Query pagination

When retrieving many entities, you may not want to retrieve all at once, e.g., for performance reasons or to prevent connection timeouts, but rather in a chunked way. For that purpose, there is the page_length parameter in the execute_query() function. If this is set to a non-zero integer, the behavior of the function changes in that it returns a Python generator which can be used, e.g., in loops or in list comprehension. The generator yields a Container containing the next page_length many entities from the query result.

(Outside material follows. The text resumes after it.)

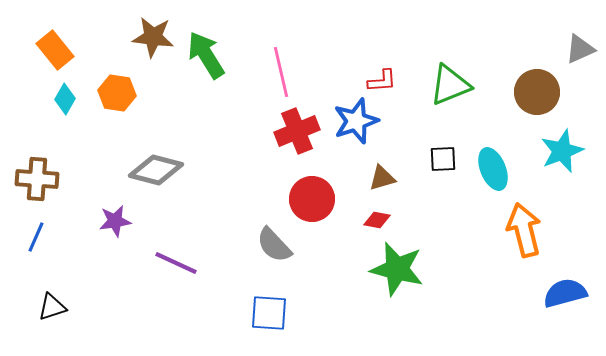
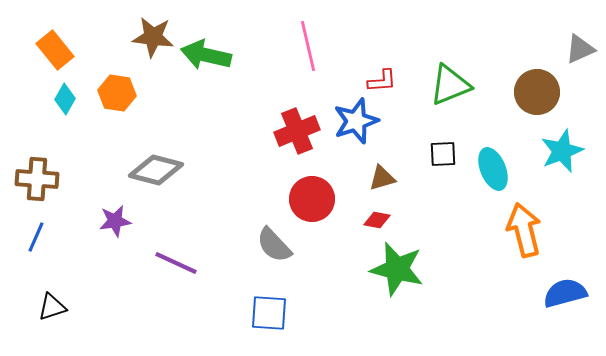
green arrow: rotated 45 degrees counterclockwise
pink line: moved 27 px right, 26 px up
black square: moved 5 px up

The following example illustrates this on the demo server.

import linkahead as db

# 10 at the time of writing of this example
print(db.execute_query("FIND MusicalInstrument"))

# Retrieve in pages of length 5 and iterate over the pages
for page in db.execute_query("FIND MusicalInstrument", page_length=5):
    # each page is a container
    print(type(page))
    # exactly page_length=5 for the first N-1 pages,
    # and possibly less for the last page
    print(len(page))
    # the items on each page are subclasses of Entity
    print(type(page[0]))
    # The id of the first entity on the page is different for all pages
    print(page[0].id)

# You can use this in a list comprehension to fill a container
container_paginated = db.Container().extend(
    [ent for page in db.execute_query("FIND MusicalInstrument", page_length=5) for ent in page]
)
# The result is the same as in the unpaginated case, but the
# following can cause connection timeouts in case of very large
# retrievals
container_at_once = db.execute_query("FIND MusicalInstrument")
for ent1, ent2 in zip(container_paginated, container_at_once):
   print(ent1.id == ent2.id)  # always true

As you can see, you can iterate over a paginated query and then access the entities on each page during the iteration.

Note

The page_length keyword is ignored for COUNT queries where execute_query() always returns the integer result and in case of unique=True where always exactly one Entity is returned.

Warning

Be careful when combining query pagination with insert, update, or delete operations. If your database changes while iterating over a paginated query, the client will raise a PagingConsistencyError since the server can’t guarantee that the query results haven’t changed in the meantime.